Su inusual edificio de oficinas en Michigan, Estados Unidos, estaría deliberadamente torcida en un ángulo de 15 grados, lo que le valió apropiado mote: The Leaning Tower of Pizza. Es que el potentado en cuestión, Thomas Monaghan, había amasado su fortuna fundando una concurrida cadena de pizzerías, Domino’s. Así las cosas, el berretín de este emperador de la muzzarella, coleccionista de muebles históricos, terminó por desmoronarse.

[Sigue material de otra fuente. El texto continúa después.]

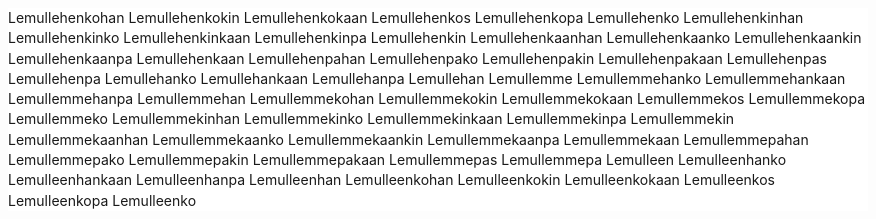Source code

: Lemullehenkohan
Lemullehenkokin
Lemullehenkokaan
Lemullehenkos
Lemullehenkopa
Lemullehenko
Lemullehenkinhan
Lemullehenkinko
Lemullehenkinkaan
Lemullehenkinpa
Lemullehenkin
Lemullehenkaanhan
Lemullehenkaanko
Lemullehenkaankin
Lemullehenkaanpa
Lemullehenkaan
Lemullehenpahan
Lemullehenpako
Lemullehenpakin
Lemullehenpakaan
Lemullehenpas
Lemullehenpa
Lemullehanko
Lemullehankaan
Lemullehanpa
Lemullehan
Lemullemme
Lemullemmehanko
Lemullemmehankaan
Lemullemmehanpa
Lemullemmehan
Lemullemmekohan
Lemullemmekokin
Lemullemmekokaan
Lemullemmekos
Lemullemmekopa
Lemullemmeko
Lemullemmekinhan
Lemullemmekinko
Lemullemmekinkaan
Lemullemmekinpa
Lemullemmekin
Lemullemmekaanhan
Lemullemmekaanko
Lemullemmekaankin
Lemullemmekaanpa
Lemullemmekaan
Lemullemmepahan
Lemullemmepako
Lemullemmepakin
Lemullemmepakaan
Lemullemmepas
Lemullemmepa
Lemulleen
Lemulleenhanko
Lemulleenhankaan
Lemulleenhanpa
Lemulleenhan
Lemulleenkohan
Lemulleenkokin
Lemulleenkokaan
Lemulleenkos
Lemulleenkopa
Lemulleenko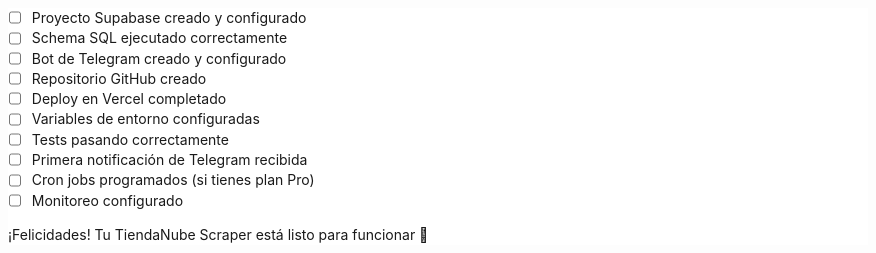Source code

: - [ ] Proyecto Supabase creado y configurado
- [ ] Schema SQL ejecutado correctamente
- [ ] Bot de Telegram creado y configurado
- [ ] Repositorio GitHub creado
- [ ] Deploy en Vercel completado
- [ ] Variables de entorno configuradas
- [ ] Tests pasando correctamente
- [ ] Primera notificación de Telegram recibida
- [ ] Cron jobs programados (si tienes plan Pro)
- [ ] Monitoreo configurado

¡Felicidades! Tu TiendaNube Scraper está listo para funcionar 🎉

Apenas sobrevive un modelito a escala, de unos pocos metros de altura.

Por más inesperado que resulte, el progenitor de Mickey Mouse tiene más que merecida su entrada en Atlas Of Never Built Architecture; suyo el visionario proyecto de una ciudad donde residirían cerca de 20 mil personas. En la adelantada cabeza de Disney, Epcot (acrónimo de Experimental Prototype Community of Tomorrow) no era el parque de diversiones que es hoy en día, sino un experimento urbanista donde residencias, comercios, escuelas, plazas y espacios recreativos estarían dispuestos en patrones circulares.

En esta comunidad planificada -libre de automóviles, con recolección automatizada de residuos y carreteras subterráneas-, los ciudadanos se trasladarían a pie o en un monorraíl eléctrico, disfrutando en sus hogares de lo último en tecnología. Walt invitaba a las empresas a testear sus últimas invenciones con los vecinos que, en sus casas, serían los conejillos de Indias de los electrodomésticos del mañana. La utópica creación del pionero de la animación, empero, acabó freezada junto con un Disney ya difunto. Nadie más tuvo el coraje de seguir sus planes, demasiado arriesgados no solo desde un punto de vista financiero.